MouchotAugustin Mouchot, n’a pas seulement un nom assez ridicule, il ne semble, au départ, voué à aucun destin. Aucune muse, aucune fée ne s’est penchée sur son berceau de fils de serrurier de la Côte d’or, si ce n’est la fée de la poisse.

Né au début de l’ère industrielle, le monde dans lequel il débarque est celui de la machine à vapeur et du charbon. Dans cette économie qui tire sa richesse du sous sol, de la mine et de l’obscurité, c’est vers le soleil qu’Augustin, devenu un petit prof de maths, va aller chercher une nouvelle énergie. En vain. Aucune surprise, si l’énergie solaire avait supplanté le fossile, on le saurait depuis un bon moment. C’est donc sans suspens que l’on suit les échecs d’Augustin. Il n’est pas un chancre de l’écologie avant l’heure d’ailleurs, et c’est complétement par hasard, un livre qui lui chute sur la tête, qu’il tombe en amour de la lumière.
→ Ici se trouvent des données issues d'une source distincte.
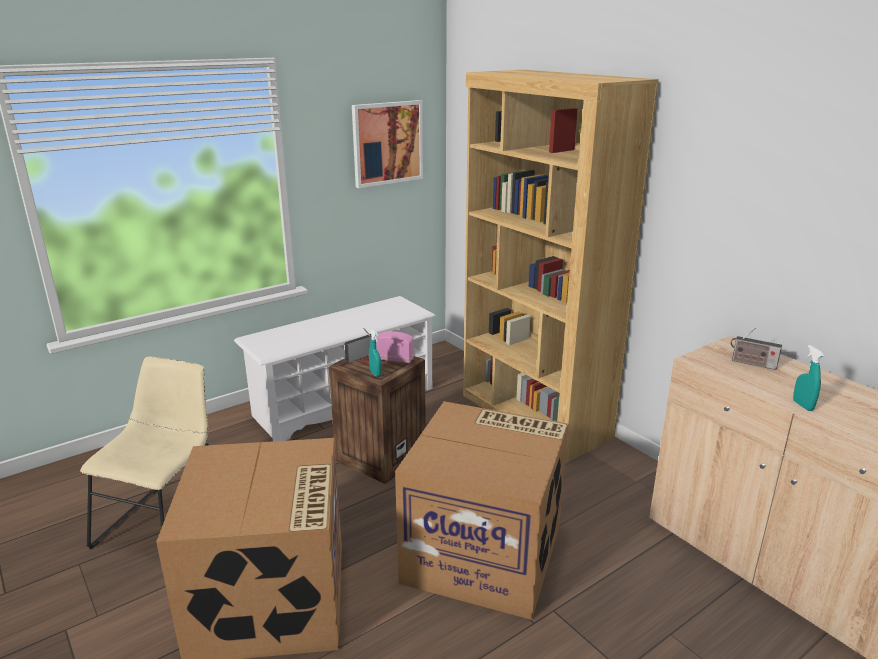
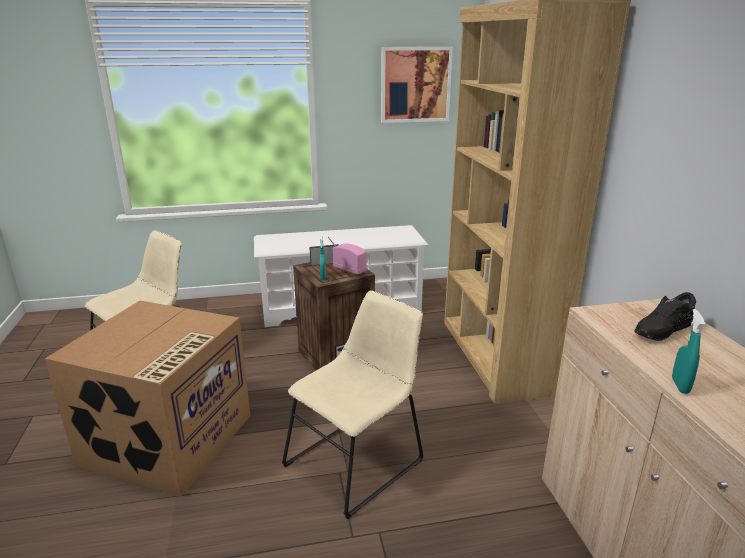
camera: 25 degrees right, 0 degrees up
(485, 553) = (358, 460): cardboard box -> beige chair
(751, 363) = (661, 330): radio -> black shoe

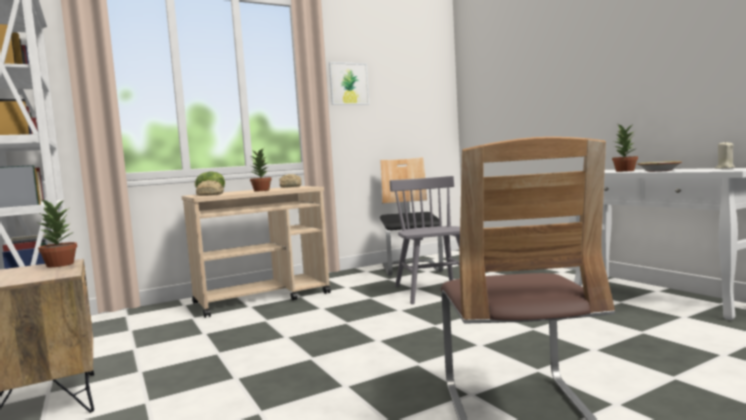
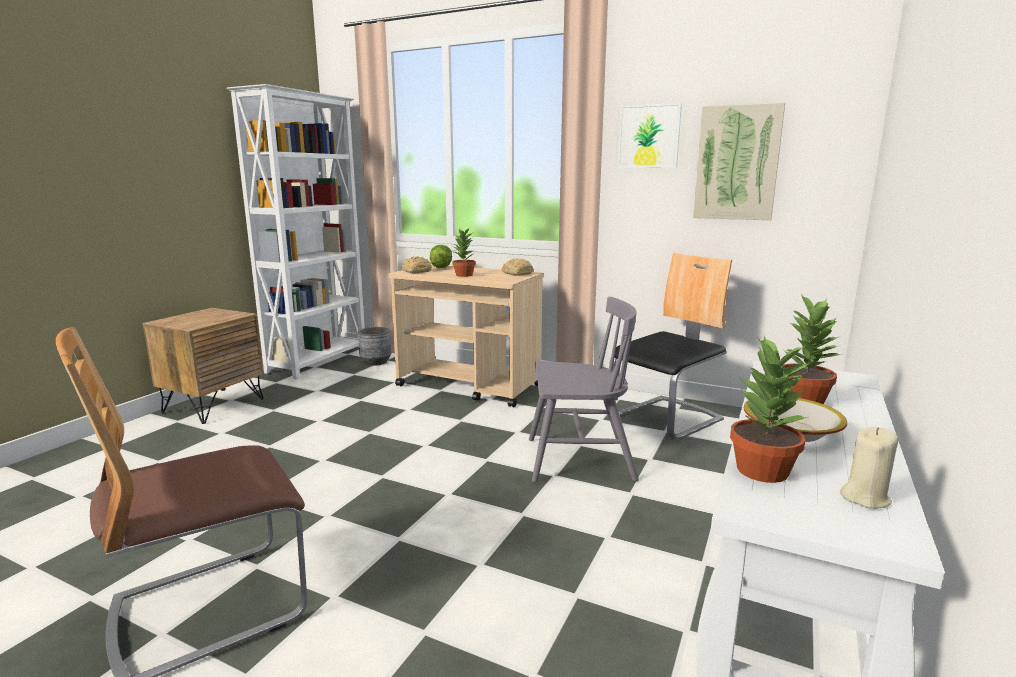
camera: 55 degrees right, 10 degrees up
(59, 264) = (230, 315): potted plant -> potted plant (760, 470)
(121, 319) = (376, 362): none -> grey planter
(399, 102) = (737, 163): none -> picture
(434, 291) = (578, 459): grey chair -> grey chair turned 45 degrees clockwise

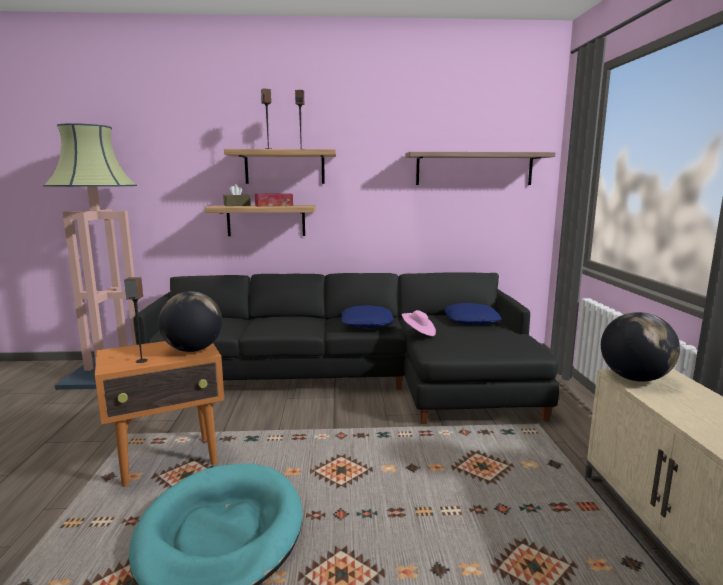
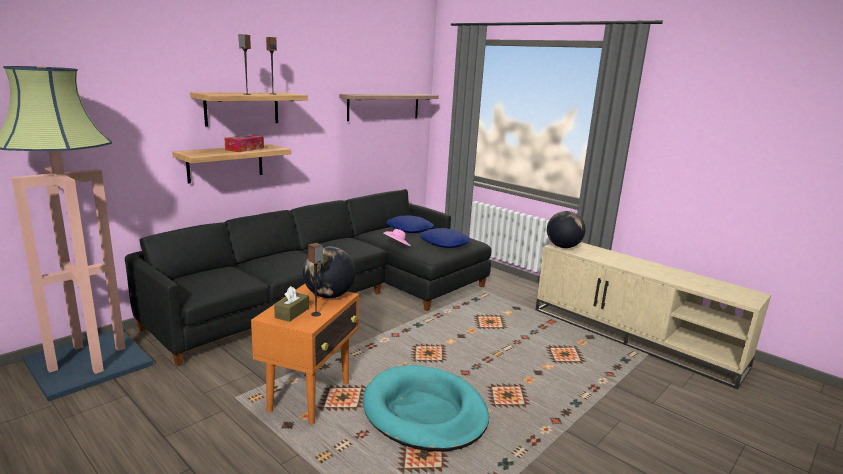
camera: 45 degrees left, 5 degrees up
(237, 205) = (206, 151): brown tissue box -> brown tissue box (292, 313)
(367, 323) = (349, 246): blue pillow -> blue pillow (445, 243)

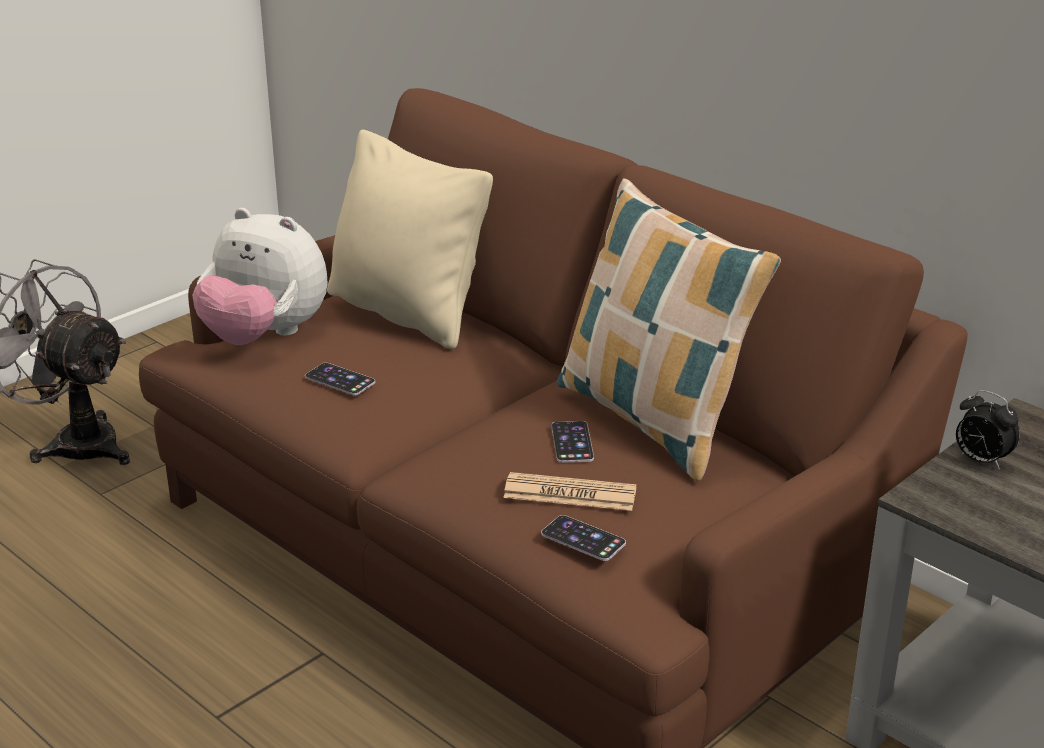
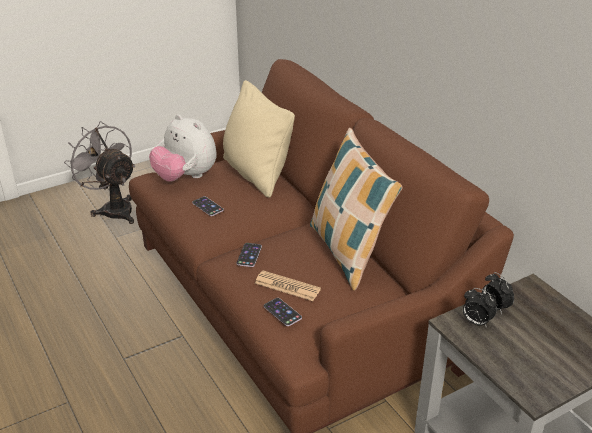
camera: 15 degrees right, 5 degrees up
(572, 442) = (301, 258): phone -> phone (249, 255)
(963, 489) = (476, 322): none -> alarm clock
Souffreteux, sans charisme aucun, l’homme n’a pas grand chose pour plaire et faire connaître ses recherches. D’ailleurs, une seule photographie existerait, ce qui est un marqueur de l’oubli en ce XIX ème siècle si friand de technologies nouvelles. Il y a aussi quelques gravures d’un moment qui aurait pu être à sa gloire; le tirage d’un journal, nommé le « soleil journal ». Organisé dans le jardin des Tuileries, la machine qu’il a imaginée, conçue, réalisée, le moteur solaire, en permet l’impression de plusieurs exemplaires. Mais en aout 1882, année de cette manifestation publique, l’invention d’Augustin ne lui appartient déjà plus, elle lui a été ravie par un ex-associé, Abel Pifre, beaucoup plus bateleur de foire que le falot Augustin.

Et pourtant, le bougre ne manquait pas d’énergie pour extraire son idée de l’anonymat. A plusieurs moments, il y fut presque, réussissant à capter l’attention de Napoléon III sous le soleil de Biarritz, et celle du public de l’exposition universelle de 1878. Mais l’ère n’est pas solaire, et l’homme disparait,, quasi anonyme.

Cet anonymat fait le jeu de Bonnefoy qui peut s’y engouffrer sans retenue, et donner à son personnage corps et rêves, rêves d’Algérie, rêves du soleil ultime, sur les hauteurs du mont Chelia, son apogée à lui, l’homme solitaire et en fusion avec sa machine, seul dans la fournaise du djebel. Point culminant de sa vie, il s’y croit demi dieu, moment unique où il pensait maitriser l’astre. Il y perdra quasiment la vue.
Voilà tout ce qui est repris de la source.